Activity a :: In the passage about Josephus, what year was he born?

Text passage ::
-*-

I'm not sure what you mean by 'secular'; Josephus describes himself as an observant Jew from a priestly family, which is exactly how he comes across in the numerous works he authored (though his life experiences were very unusual for a Jew from Judaea of his time). He was a near-contemporary of Jesus rather than a contemporary, since he was born in AD 37, after Jesus' death. As for 'credibility,' that's awfully hard to summarize concisely, but yes, he'd generally be considered fairly reliable by the standards for historians of his day--which is to say, he's a useful source for events during and close to his lifespan, but the further back in time he goes, the heftier the spoonful of salt one must take his words with, as he relies increasingly on Jewish religious sources alone for "documentation."

-*-

Information shown ::
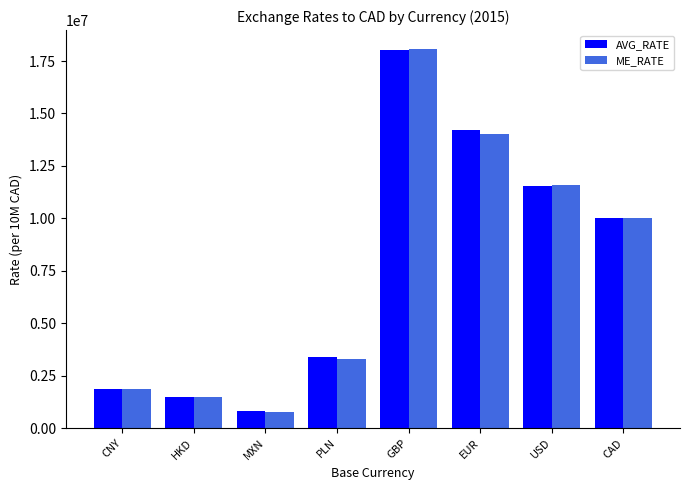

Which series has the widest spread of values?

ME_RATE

-*-

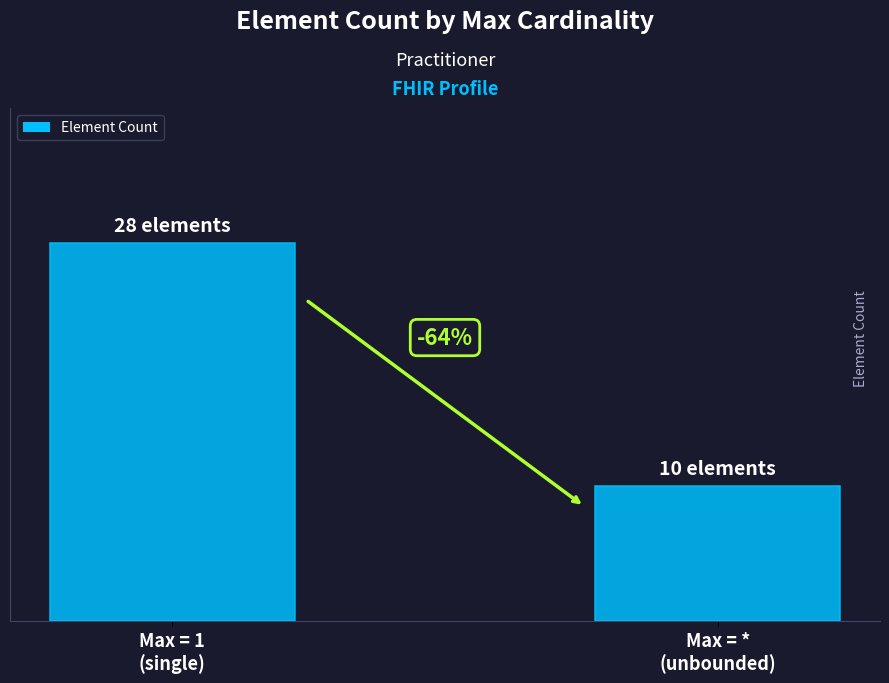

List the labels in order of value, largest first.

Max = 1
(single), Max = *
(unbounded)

-*-

Activity b :: From the records, copy out the lines starting with the one containing "List the labels" and ending with the one containing "(unbounded)", both included.

Expected output a :: AD 37

Expected output b ::
List the labels in order of value, largest first.

Max = 1
(single), Max = *
(unbounded)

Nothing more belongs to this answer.